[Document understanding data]
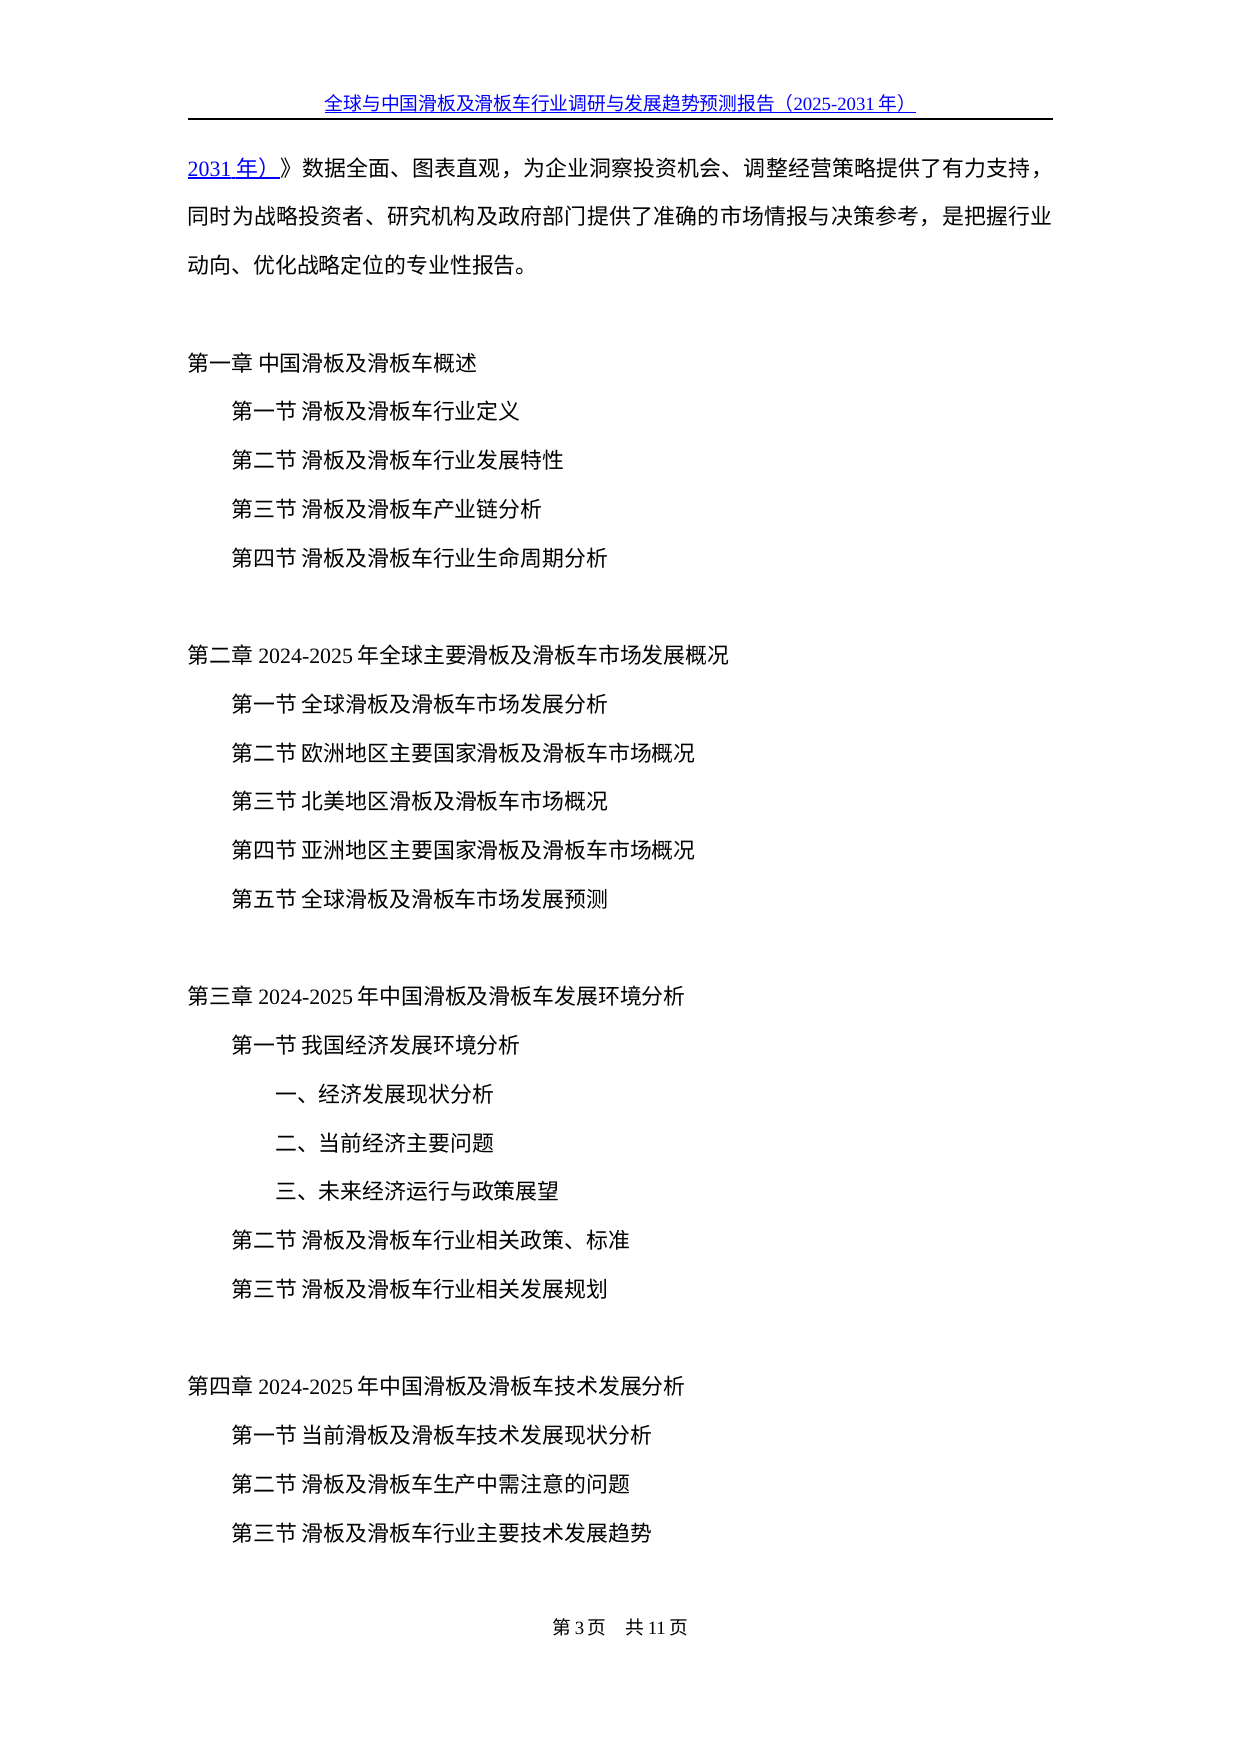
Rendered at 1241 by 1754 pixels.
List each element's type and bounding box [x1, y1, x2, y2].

text [187, 150, 1053, 1548]
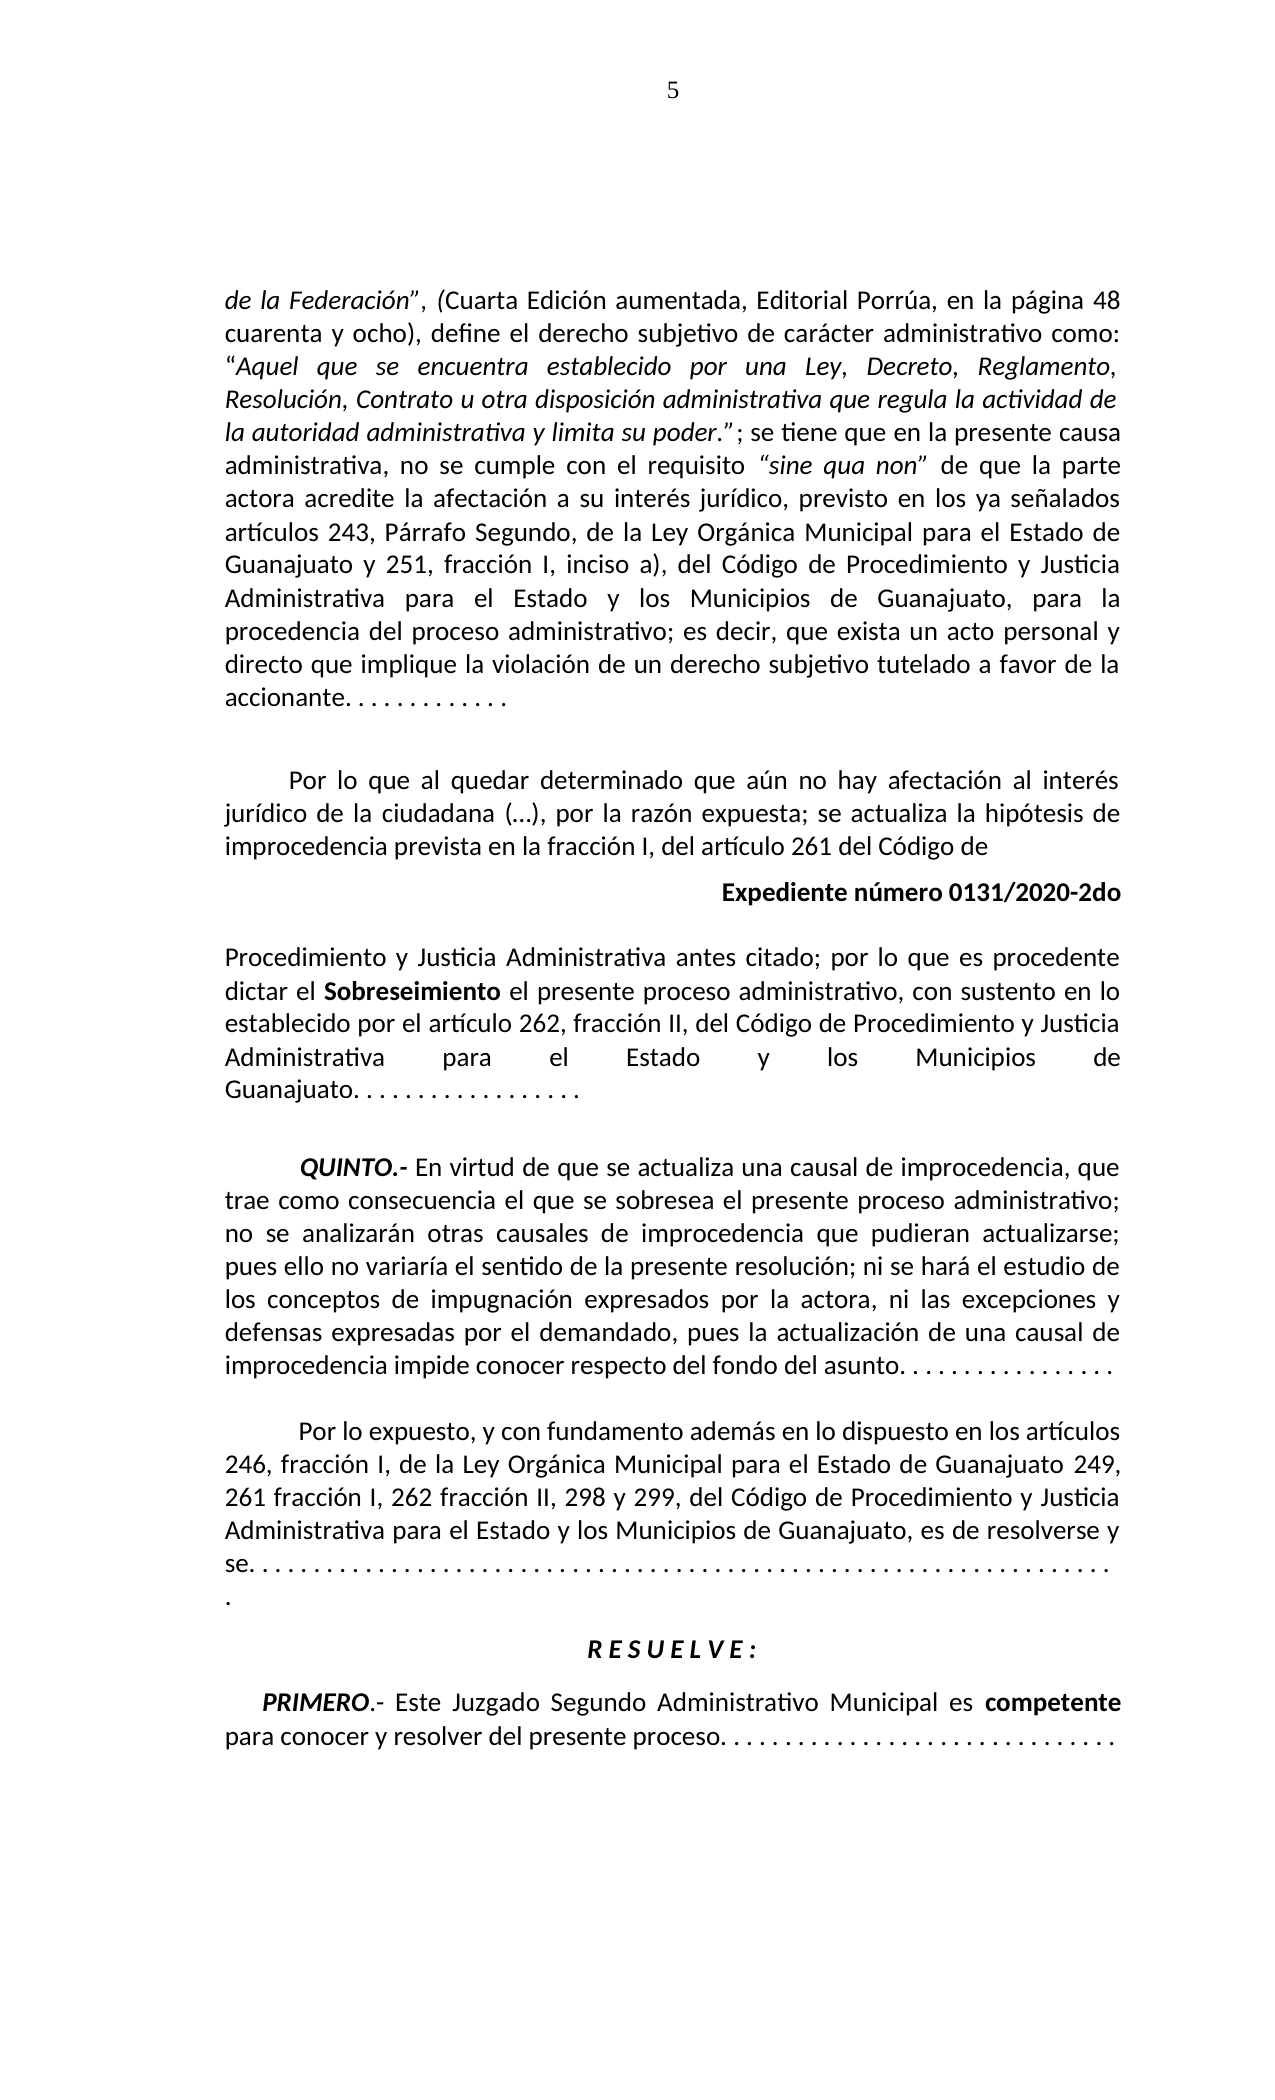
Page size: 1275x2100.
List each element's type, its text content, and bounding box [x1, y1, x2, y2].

text Por lo que al quedar determinado que aún no hay afectación al interés jurídico de la ciudadana (…), por la razón expuesta; se actualiza la hipótesis de improcedencia prevista en la fracción I, del artículo 261 del Código de [224, 763, 1121, 862]
text Procedimiento y Justicia Administrativa antes citado; por lo que es procedente dictar el Sobreseimiento el presente proceso administrativo, con sustento en lo establecido por el artículo 262, fracción II, del Código de Procedimiento y Justicia Administrativa para el Estado y los Municipios de Guanajuato. . . . . . . . . . . . . . . . . . [224, 941, 1121, 1106]
subtitle R E S U E L V E : [224, 1632, 1121, 1665]
text Por lo expuesto, y con fundamento además en lo dispuesto en los artículos 246, fracción I, de la Ley Orgánica Municipal para el Estado de Guanajuato 249, 261 fracción I, 262 fracción II, 298 y 299, del Código de Procedimiento y Justicia Administrativa para el Estado y los Municipios de Guanajuato, es de resolverse y se. . . . . . . . . . . . . . . . . . . . . . . . . . . . . . . . . . . . . . . . . . . . . . . . . . . . . . . . . . . . . . . . . . . . [224, 1414, 1121, 1612]
text QUINTO.- En virtud de que se actualiza una causal de improcedencia, que trae como consecuencia el que se sobresea el presente proceso administrativo; no se analizarán otras causales de improcedencia que pudieran actualizarse; pues ello no variaría el sentido de la presente resolución; ni se hará el estudio de los conceptos de impugnación expresados por la actora, ni las excepciones y defensas expresadas por el demandado, pues la actualización de una causal de improcedencia impide conocer respecto del fondo del asunto. . . . . . . . . . . . . . . . . [224, 1150, 1121, 1381]
text Expediente número 0131/2020-2do [224, 875, 1121, 908]
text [224, 283, 1121, 713]
text PRIMERO.- Este Juzgado Segundo Administrativo Municipal es competente para conocer y resolver del presente proceso. . . . . . . . . . . . . . . . . . . . . . . . . . . . . . . [224, 1686, 1121, 1752]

● The task: Skip every image and output the remaining records exactly.

● Task solution:
Rendered at 1241 by 1754 pixels.
List each element's type and bounding box [x1, y1, x2, y2].

text [187, 150, 1053, 1548]
Page size: 1275x2100.
List each element's type, its text content, and bounding box [x1, y1, x2, y2].

text Por lo que al quedar determinado que aún no hay afectación al interés jurídico de la ciudadana (…), por la razón expuesta; se actualiza la hipótesis de improcedencia prevista en la fracción I, del artículo 261 del Código de [224, 763, 1121, 862]
text Procedimiento y Justicia Administrativa antes citado; por lo que es procedente dictar el Sobreseimiento el presente proceso administrativo, con sustento en lo establecido por el artículo 262, fracción II, del Código de Procedimiento y Justicia Administrativa para el Estado y los Municipios de Guanajuato. . . . . . . . . . . . . . . . . . [224, 941, 1121, 1106]
subtitle R E S U E L V E : [224, 1632, 1121, 1665]
text Por lo expuesto, y con fundamento además en lo dispuesto en los artículos 246, fracción I, de la Ley Orgánica Municipal para el Estado de Guanajuato 249, 261 fracción I, 262 fracción II, 298 y 299, del Código de Procedimiento y Justicia Administrativa para el Estado y los Municipios de Guanajuato, es de resolverse y se. . . . . . . . . . . . . . . . . . . . . . . . . . . . . . . . . . . . . . . . . . . . . . . . . . . . . . . . . . . . . . . . . . . . [224, 1414, 1121, 1612]
text QUINTO.- En virtud de que se actualiza una causal de improcedencia, que trae como consecuencia el que se sobresea el presente proceso administrativo; no se analizarán otras causales de improcedencia que pudieran actualizarse; pues ello no variaría el sentido de la presente resolución; ni se hará el estudio de los conceptos de impugnación expresados por la actora, ni las excepciones y defensas expresadas por el demandado, pues la actualización de una causal de improcedencia impide conocer respecto del fondo del asunto. . . . . . . . . . . . . . . . . [224, 1150, 1121, 1381]
text Expediente número 0131/2020-2do [224, 875, 1121, 908]
text [224, 283, 1121, 713]
text PRIMERO.- Este Juzgado Segundo Administrativo Municipal es competente para conocer y resolver del presente proceso. . . . . . . . . . . . . . . . . . . . . . . . . . . . . . . [224, 1686, 1121, 1752]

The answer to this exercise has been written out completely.